A tug of war between Russian government officials has led Moscow to seek a monthlong postponement of the planned summit in Siberia between Japanese Prime Minister Yoshiro Mori and Russian President Vladimir Putin, a senior Foreign Ministry official said Tuesday.

"There is heightened tension within the Russian government" over the territorial dispute with Japan, Kazuhiko Togo, director general of the ministry's European Affairs Bureau, told the ruling Liberal Democratic Party's joint division on foreign affairs.

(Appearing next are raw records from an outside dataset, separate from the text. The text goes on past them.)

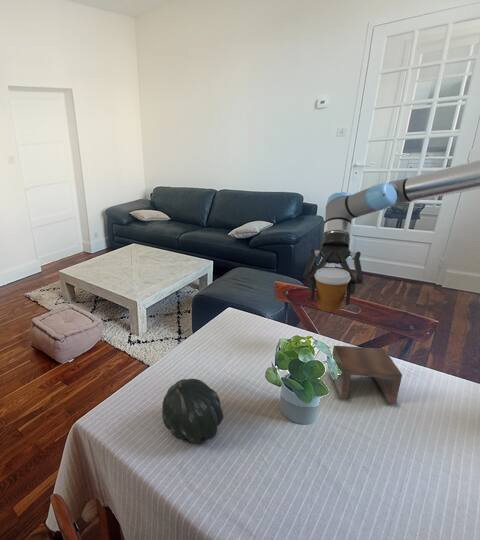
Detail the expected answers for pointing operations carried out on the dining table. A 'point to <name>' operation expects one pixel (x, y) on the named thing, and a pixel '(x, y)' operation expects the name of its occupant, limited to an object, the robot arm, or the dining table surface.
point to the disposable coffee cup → (331, 288)
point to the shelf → (367, 369)
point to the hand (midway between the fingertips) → (329, 301)
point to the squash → (192, 410)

"In Russia, there are those who want to delay negotiations over the territorial dispute as much as possible and those who want to have good relations with Japan, and they are engaged in a tug of war," Togo said.

This tension, he said, has prompted Russia to request that the next Mori-Putin meeting be scheduled for late March despite the tentative agreement between Japanese Foreign Minister Yohei Kono and Russian Foreign Minister Igor Ivanov to slate the Irkutsk summit for Feb. 25 to 26.

The territorial row -- involving Japan's claims to the islands of Etorofu, Kunashiri, Shikotan and the Habomai group of islets, which were seized by Soviet troops at the end of World War II -- has prevented Japan and Russia from concluding a bilateral peace treaty.

Russian officials who want to delay resolving the dispute were threatened by remarks Putin made during his visit to Tokyo last September, when he said the 1956 Japan-Soviet joint declaration, stating Moscow will return Shikotan and Habomai to Japan after concluding a peace treaty, is valid, Togo said.